Engineers never trusted SCADA (wisely), and all of these systems would be well built with multiple fail-safes and redundancies and so on. However, if I were to be a state-actor, I’d target the SCADA. If you compromise that system, you have direct access to all devices and can potentially modify the firmware to do whatever you want. If there is security, the SCADA will be authorized.

I don’t think the security risks are overblown (they are overblown in what they think the real problems are). I think that as the systems have gotten ever more complex; we have such complicated interdependencies that it is impossible to deterministically analyse them completely. The “Northeast blackout of 2003” (where a SCADA bug lead to a cascade failure), was used as a case-study in this industry for many years, but if anything, I think the potential for intentional destruction is much higher.

[applied_heat]

I’m in this space, but plc io networks from Schneider and Rockwell are still “trust internally”, and some HMI or scada has to have read/write to them.
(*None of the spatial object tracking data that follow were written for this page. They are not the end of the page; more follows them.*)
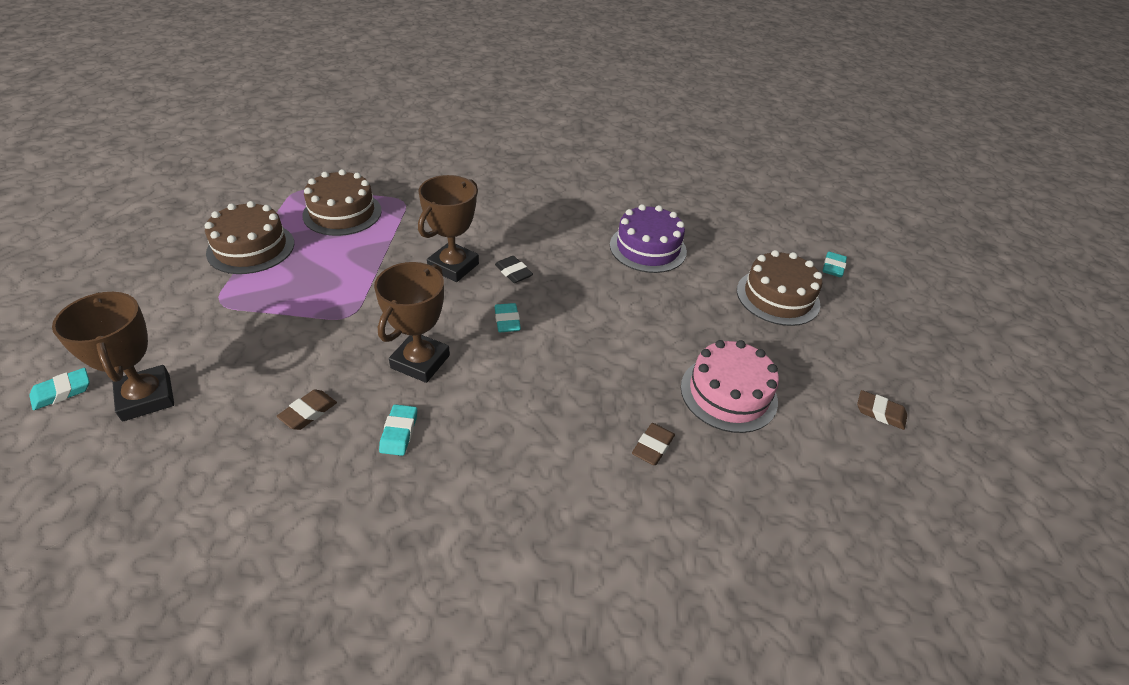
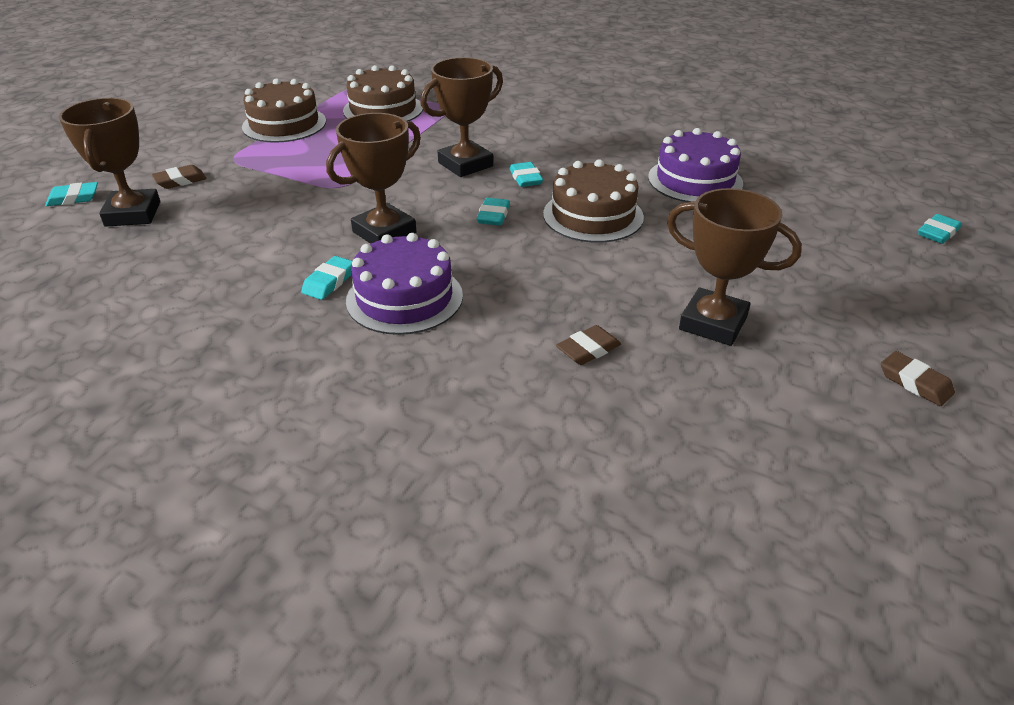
camera: 25 degrees right, 5 degrees down
brown eraser [277,390,337,430] -> brown eraser moved to [152,165,207,189]
black eraser [495,256,533,283] -> turquoise eraser [509,162,543,187]
pink cake [681,340,779,433] -> brown trophy [667,188,802,346]
brown cake [737,250,822,326] -> brown cake moved to [543,159,644,243]
none -> purple cake [346,233,463,335]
At least Rockwell you could specify what variables were externally writeable whereas Schneider was essentially DMA from the network.

[1053r]

This isn't hundreds of separate sites that have to be hacked individually. This is fewer than 10 clouds with no security to speak of and the ability to push evil firmware to millions of inverters worldwide, where in a few years at the current rate of manufacturing growth, it will be 10s, and then 100s of millions of inverters.

Yeah, the potato cannon filled with aluminum chaff or medium caliber semi-automatic rifle can take down a substation. But this is millions of homes and businesses, which can all have an evil firmware that triggers within seconds of each other. (There will inevitably be some internal clocks that are off by days/months/years, so it's not like it will happen without warning, but noticing the warning might be difficult.)
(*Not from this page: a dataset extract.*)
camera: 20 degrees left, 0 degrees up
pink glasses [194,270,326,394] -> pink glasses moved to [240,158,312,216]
And the growth in sales is exponential!

[ethbr1]

> medium caliber semi-automatic rifle

Technically, anything that can put a hole in an oil-filled transformer. https://en.m.wikipedia.org/wiki/Transformer_types#Liquid-coo...
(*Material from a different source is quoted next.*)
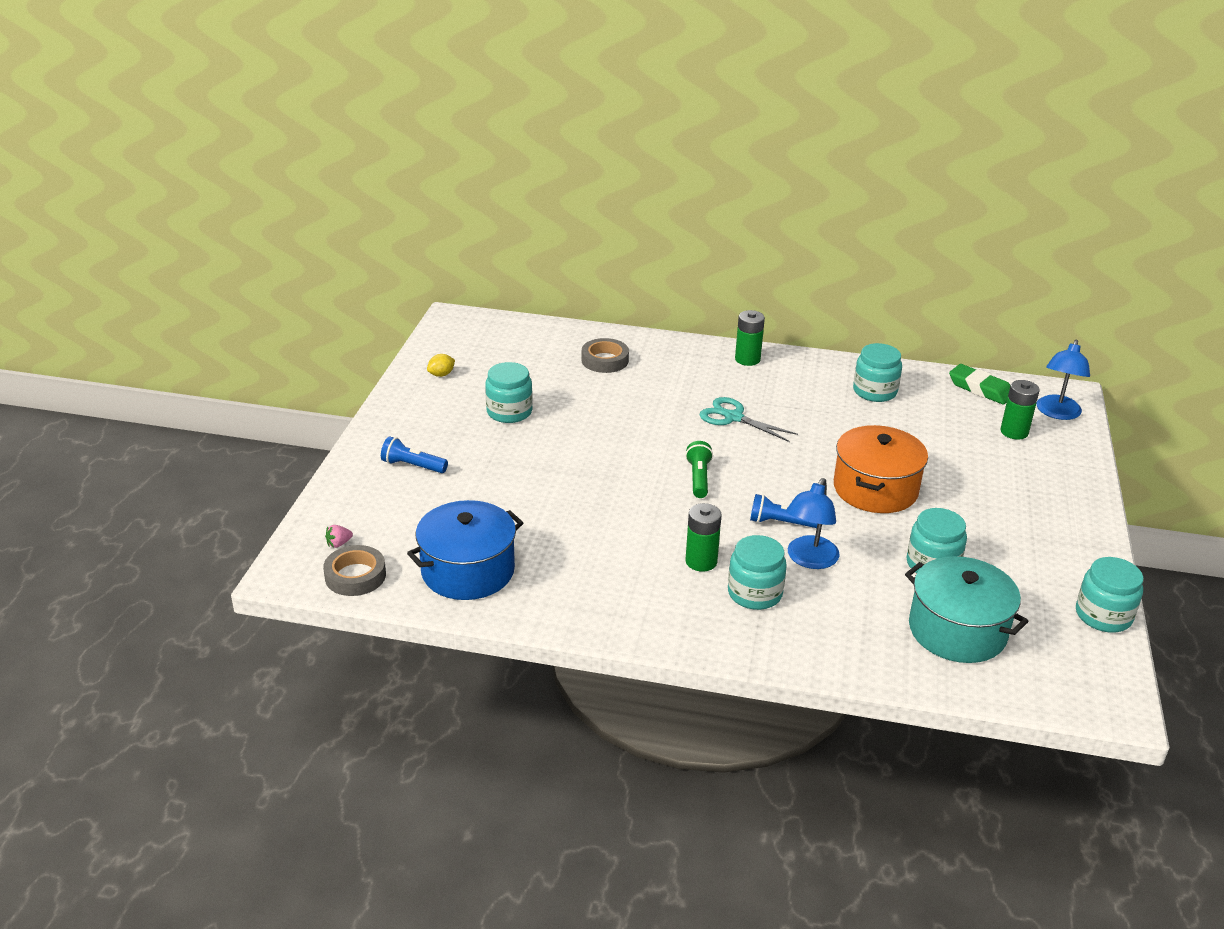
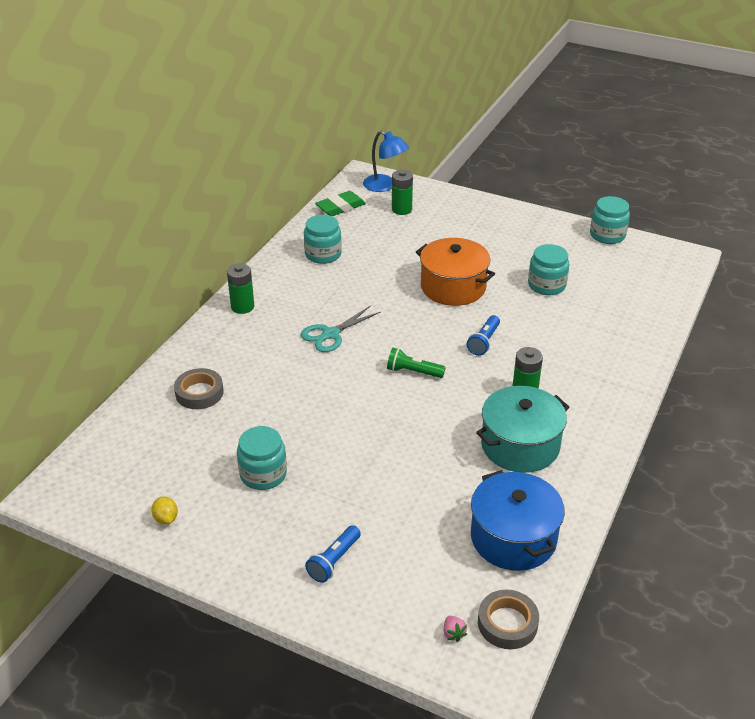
camera: 75 degrees left, 5 degrees up
turquoise jar [728,535,787,610] -> none
blue lamp [786,478,840,569] -> none
turquoise pot [905,556,1029,663] -> turquoise pot moved to [476,386,570,473]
You don't need to break it... just crack the radiator enough for all the circulating fluid to drain, then it overheats.

[EdJiang]

Important to point out this isn't just theory, it's actually happened (in the SF Bay Area!) with a regular rifle.

https://en.wikipedia.org/wiki/Metcalf_sniper_attack

https://www.npr.org/sections/thetwo-way/2014/02/05/272015606...

[ethbr1]

Also in the north GA mountains in the 1970s.

[applied_heat]

Any transformer over about 5 MVA will probably be equipped with a low oil level switch that de-energizes it

[jpc0]

If all you wantes was to kill the power I don't see the difference...

Sure the repair is easier/quicker but the economic damage was already done...

[applied_heat]

The lead time on a transformer that size is probably a year, so a year long outage has a lot more damage than a 2 week outage

[hn_throwaway_99]

While I agree that the important metric to consider is peak output and not average output, I would still guess that in a country like the Netherlands that peak output is nowhere near nameplate capacity.

[Retric]

You can get close to peak output just about anywhere, assuming the panels are angled rather than laying flat. You just can’t get it for very long in most locations.

[mapt]

The new method this past year that appears to be highly beneficial is to use various compass orientations of _vertically_ mounted panels. The solar cells got so cheap that every penny we spend on mounting hardware and rigid paneling now stings, and posts driven vertically into the ground which string cables tight between them are cheaper than triangles, way easier to maintain (especially in places with winter), and trade a lower peak (or even a bimodal peak) for a much wider production curve.

[immibis]

The "bad iPhone bug" scenario happened a few weeks ago, in the form of Crowdstrike. You underestimated the damages.

[verisimi]

Tldr; We can't talk about proper numbers cos hackers.